Normalization

Neural networks can only work properly if your data is well distributed. In most cases, a simple standardization (subtracting the mean and dividing by the standard deviation) is more than enough. However, data encountered in power grids is quite atypical and is very likely to display multimodal distributions.

Moreover, we wish to have a normalization process that does not alter the permutation-equivariance of the data. For more details about some properties of our data, please refer to Data Formalism.

Our data being composed of multiple instances of various classes (buses, generators, loads, lines, etc.), we wish to have a normalizing mapping for each class. Even for a given class, there are multiple features that may be defined in different units. For instance the active power of generators is usually defined in MW, while the voltage setpoint of generators are usually defined in p.u.. Those quantities being defined in different units, it would make no sense to use the same normalizing mapping for all features.

To sum things up, we need to build a normalizing function for each feature of each class. As a consequence all active power of all generators will be normalized using the exact same mapping.

Note

One may argue that we could also use a different normalizing function for the different instances of a given class, the rationale being that, for instance, two different generators may produce very different power orders of magnitudes. Thus, using a separate normalizing function for each instance may also work.

By doing so, we would actually break the permutation-equivariance of the data. If the neural network used is a simple fully connected architecture, then this may not have that much of an impact. But if we were to use a permutation-equivariant neural network architecture (such as a Graph Neural Network), then this would introduce a detrimental noise, which could prevent the neural network from learning anything meaningful.
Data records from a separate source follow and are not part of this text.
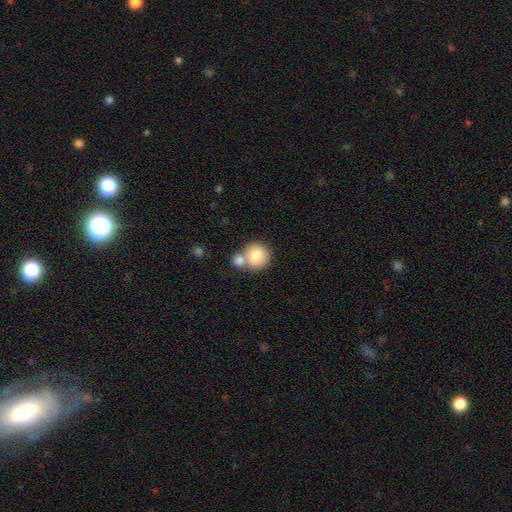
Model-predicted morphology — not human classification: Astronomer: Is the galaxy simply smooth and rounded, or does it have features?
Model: smooth — 81%.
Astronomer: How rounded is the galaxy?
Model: round — 84%.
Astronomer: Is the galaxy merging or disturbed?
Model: merger — 48% (runner-up: none, 40%).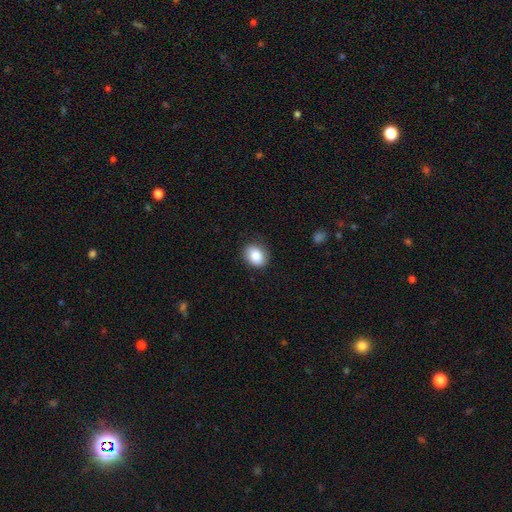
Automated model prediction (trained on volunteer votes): smooth 86%, star or artifact 8%, featured or disk 7%. Down the decision tree: how rounded — round (50%, tied with in between); merging — none (82%).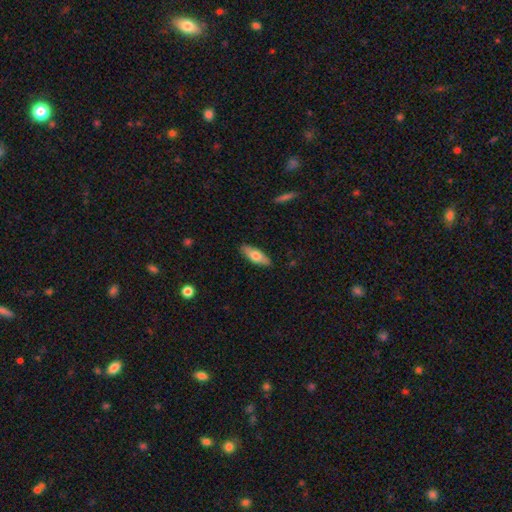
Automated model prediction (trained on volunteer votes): Overall: smooth (65%; featured or disk 29%). How rounded: in between (64%; cigar-shaped 33%). Merging: none (88%).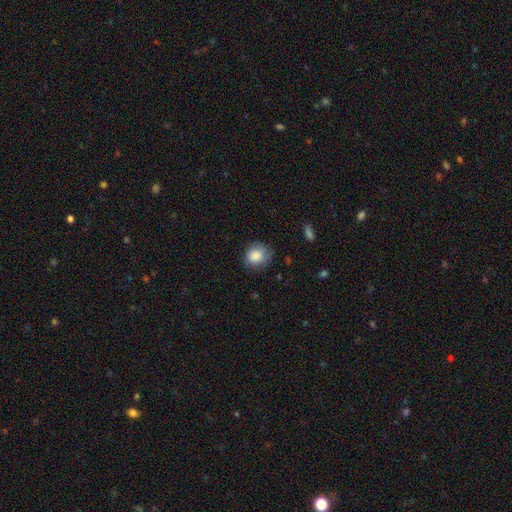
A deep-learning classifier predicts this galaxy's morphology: smooth-or-featured: smooth: 85% | star or artifact: 8% | featured or disk: 7%
  how-rounded: round: 71% | in between: 28% | cigar-shaped: 1%
  merging: none: 70% | minor disturbance: 23% | major disturbance: 6% | merger: 1%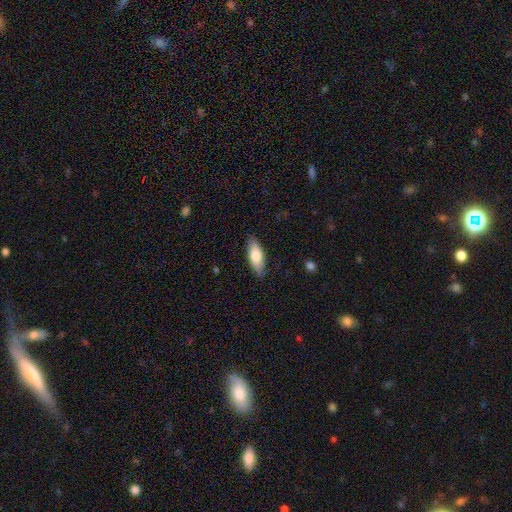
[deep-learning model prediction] Smooth or featured?
  - smooth: 78% *
  - featured or disk: 17%
  - star or artifact: 6%
How rounded?
  - in between: 71% *
  - cigar-shaped: 27%
  - round: 2%
Merging?
  - none: 86% *
  - minor disturbance: 11%
  - major disturbance: 2%
  - merger: 1%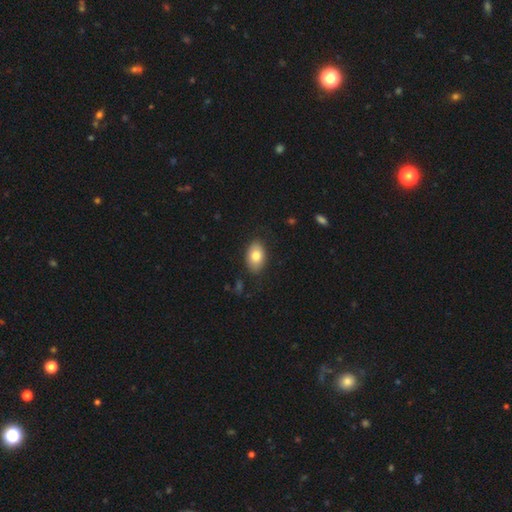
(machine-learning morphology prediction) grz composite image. It shows a smooth galaxy with no disk features (79%) that is in between round and cigar-shaped (88%). Merging: none (85%).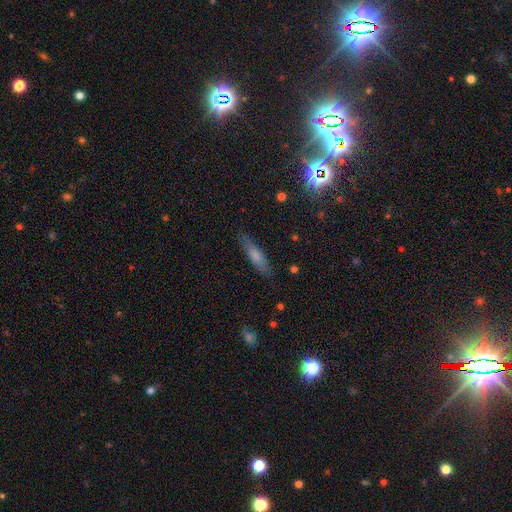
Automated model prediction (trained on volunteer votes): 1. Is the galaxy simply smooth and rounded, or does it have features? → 67% smooth, 25% featured or disk, 7% star or artifact.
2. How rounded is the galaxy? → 76% cigar-shaped, 23% in between, 2% round.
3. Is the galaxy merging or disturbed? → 85% none, 12% minor disturbance, 2% major disturbance, 1% merger.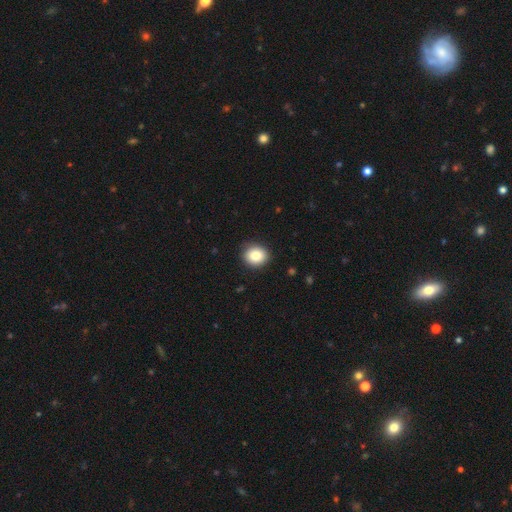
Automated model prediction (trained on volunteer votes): smooth_or_featured: smooth (p=0.84) [alt: star or artifact p=0.09]
how_rounded: round (p=0.75) [alt: in between p=0.24]
merging: none (p=0.88) [alt: minor disturbance p=0.09]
Fitting normalizing functions

Let us consider a single feature of a single class of objects (e.g. active power of loads, expressed in MW). If we take a look at the distribution of values across all objects of this class and across all power grid instances (e.g. all active power of all loads of all power grids in a given dataset), we may observe some atypical and multimodal distribution, as illustrated in the figure below. In this case, standardization is not enough to make data suitable for our neural network. We are looking for another way of mapping this odd distribution to a more appropriate one.

_images/distribution.png

Cumulative Distribution Function

Fortunately, the CDF (Cumulative Derivative Function) provides by definition an efficient way of converting our data to a uniform law over the interval [0, 1]. Moreover, for computational reasons, we may even want to consider a subset of the empirical distribution (see amount_of_samples parameter).

_images/cdf.png

Approximating the CDF

The empirical CDF has one major drawback, as it is made of discrete increments. To solve this issue, we propose to build a piecewise linear approximation of this function. To do so, we introduce a parameter break_points which define the amount of breakpoints we want to have in our normalizing function. We split the interval [0,1] into break_points equal chunks, and look at the corresponding quantiles (displayed as red dots in the figure below). We then use the linear interpolation provided by scipy.

_images/approximation.png

Merging equal quantiles

In general, it is possible that you obtain multiple equal quantiles. As a result, the obtained interpolation is not continuous. In such a case, we simply merge equal quantiles by taking the mean of the corresponding probabilities. For instance, in the figure below, we merged the 20% and 40% quantiles into a 30% quantile. The interpolation is now continuous.

_images/conflicts.png

Out of distribution extrapolation

Since we only have access to a partial empirical distribution, it is very likely that some values in the train and/or test sets will be out of the range of observed values. If we only took the interpolation as it is, then those values would all be mapped to either 0 or 1 (depending if it is above or below the range of observed values). This would prevent the neural network to make a distinction between values that are out of range.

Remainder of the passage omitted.